Filter the data for lines with the word "Pricing", then copy every line so identified.

....

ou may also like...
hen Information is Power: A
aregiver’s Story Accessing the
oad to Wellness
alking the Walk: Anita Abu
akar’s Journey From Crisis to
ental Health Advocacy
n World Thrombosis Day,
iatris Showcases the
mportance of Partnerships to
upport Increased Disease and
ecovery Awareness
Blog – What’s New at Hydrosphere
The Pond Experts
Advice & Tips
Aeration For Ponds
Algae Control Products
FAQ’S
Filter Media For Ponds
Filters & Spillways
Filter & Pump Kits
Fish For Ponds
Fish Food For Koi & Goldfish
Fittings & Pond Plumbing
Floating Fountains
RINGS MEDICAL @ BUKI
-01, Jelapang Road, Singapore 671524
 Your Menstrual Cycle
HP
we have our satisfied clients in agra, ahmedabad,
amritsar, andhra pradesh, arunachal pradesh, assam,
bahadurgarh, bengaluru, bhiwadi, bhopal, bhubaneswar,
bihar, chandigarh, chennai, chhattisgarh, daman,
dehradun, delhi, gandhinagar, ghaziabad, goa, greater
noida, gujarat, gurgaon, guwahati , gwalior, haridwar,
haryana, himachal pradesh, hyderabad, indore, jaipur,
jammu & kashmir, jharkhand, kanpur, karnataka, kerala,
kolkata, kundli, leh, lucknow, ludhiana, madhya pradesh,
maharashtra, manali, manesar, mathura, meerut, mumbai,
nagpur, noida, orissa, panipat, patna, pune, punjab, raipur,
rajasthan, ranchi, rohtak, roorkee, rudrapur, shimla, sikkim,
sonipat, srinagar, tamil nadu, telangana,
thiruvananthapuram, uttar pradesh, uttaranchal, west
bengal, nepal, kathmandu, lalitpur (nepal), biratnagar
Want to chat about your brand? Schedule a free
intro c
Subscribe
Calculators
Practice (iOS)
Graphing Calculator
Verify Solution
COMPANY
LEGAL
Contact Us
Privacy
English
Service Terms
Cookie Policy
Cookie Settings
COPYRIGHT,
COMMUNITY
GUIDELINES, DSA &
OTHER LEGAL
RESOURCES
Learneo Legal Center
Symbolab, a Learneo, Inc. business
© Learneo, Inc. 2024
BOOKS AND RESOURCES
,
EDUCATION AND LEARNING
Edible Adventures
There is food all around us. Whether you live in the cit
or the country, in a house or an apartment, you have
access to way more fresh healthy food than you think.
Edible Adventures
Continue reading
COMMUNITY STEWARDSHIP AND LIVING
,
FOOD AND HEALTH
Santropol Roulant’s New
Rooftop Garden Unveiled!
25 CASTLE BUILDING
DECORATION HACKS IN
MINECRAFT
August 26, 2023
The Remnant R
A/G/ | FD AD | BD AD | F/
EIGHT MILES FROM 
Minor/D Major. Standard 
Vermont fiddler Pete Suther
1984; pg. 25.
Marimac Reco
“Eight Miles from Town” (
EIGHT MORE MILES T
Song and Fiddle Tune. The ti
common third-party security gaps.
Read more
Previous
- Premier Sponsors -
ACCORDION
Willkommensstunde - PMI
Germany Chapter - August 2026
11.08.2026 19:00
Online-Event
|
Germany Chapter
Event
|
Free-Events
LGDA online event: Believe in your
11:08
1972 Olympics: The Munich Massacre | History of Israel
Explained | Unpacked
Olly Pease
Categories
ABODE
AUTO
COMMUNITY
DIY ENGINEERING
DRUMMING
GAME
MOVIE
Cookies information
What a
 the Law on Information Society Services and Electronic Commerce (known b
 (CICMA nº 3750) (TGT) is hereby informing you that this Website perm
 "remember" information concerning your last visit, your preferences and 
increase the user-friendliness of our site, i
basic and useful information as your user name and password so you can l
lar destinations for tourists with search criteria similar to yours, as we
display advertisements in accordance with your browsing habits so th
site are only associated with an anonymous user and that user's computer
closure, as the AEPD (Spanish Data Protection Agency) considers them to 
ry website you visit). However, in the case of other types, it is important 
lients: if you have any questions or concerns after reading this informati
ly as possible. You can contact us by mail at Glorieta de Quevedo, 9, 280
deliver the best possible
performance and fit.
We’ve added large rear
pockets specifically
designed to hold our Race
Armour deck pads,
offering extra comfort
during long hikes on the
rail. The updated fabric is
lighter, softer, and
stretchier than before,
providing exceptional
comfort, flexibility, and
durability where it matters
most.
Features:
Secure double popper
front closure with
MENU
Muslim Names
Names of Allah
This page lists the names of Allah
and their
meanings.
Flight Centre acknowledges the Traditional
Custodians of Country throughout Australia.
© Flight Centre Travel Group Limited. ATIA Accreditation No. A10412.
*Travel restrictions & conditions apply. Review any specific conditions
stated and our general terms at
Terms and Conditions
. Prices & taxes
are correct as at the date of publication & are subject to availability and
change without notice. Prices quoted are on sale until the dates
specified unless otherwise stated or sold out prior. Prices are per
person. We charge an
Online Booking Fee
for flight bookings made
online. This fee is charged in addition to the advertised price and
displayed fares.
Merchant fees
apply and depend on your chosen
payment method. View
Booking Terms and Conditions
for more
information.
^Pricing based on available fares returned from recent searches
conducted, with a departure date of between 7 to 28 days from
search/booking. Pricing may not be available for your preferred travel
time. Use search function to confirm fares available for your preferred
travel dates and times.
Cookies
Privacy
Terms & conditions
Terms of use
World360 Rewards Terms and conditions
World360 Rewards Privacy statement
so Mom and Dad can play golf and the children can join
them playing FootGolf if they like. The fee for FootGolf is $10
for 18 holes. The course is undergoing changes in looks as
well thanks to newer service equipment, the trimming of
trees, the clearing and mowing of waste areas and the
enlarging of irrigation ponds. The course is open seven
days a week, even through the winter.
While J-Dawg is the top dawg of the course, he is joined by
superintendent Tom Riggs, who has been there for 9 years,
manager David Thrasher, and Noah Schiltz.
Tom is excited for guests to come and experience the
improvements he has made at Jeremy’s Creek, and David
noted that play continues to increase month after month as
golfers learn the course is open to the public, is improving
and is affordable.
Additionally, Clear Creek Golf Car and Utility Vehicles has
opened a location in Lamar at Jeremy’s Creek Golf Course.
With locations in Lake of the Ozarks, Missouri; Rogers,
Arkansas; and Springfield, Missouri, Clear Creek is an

....

Result of the exercise:
^Pricing based on available fares returned from recent searches
search/booking. Pricing may not be available for your preferred travel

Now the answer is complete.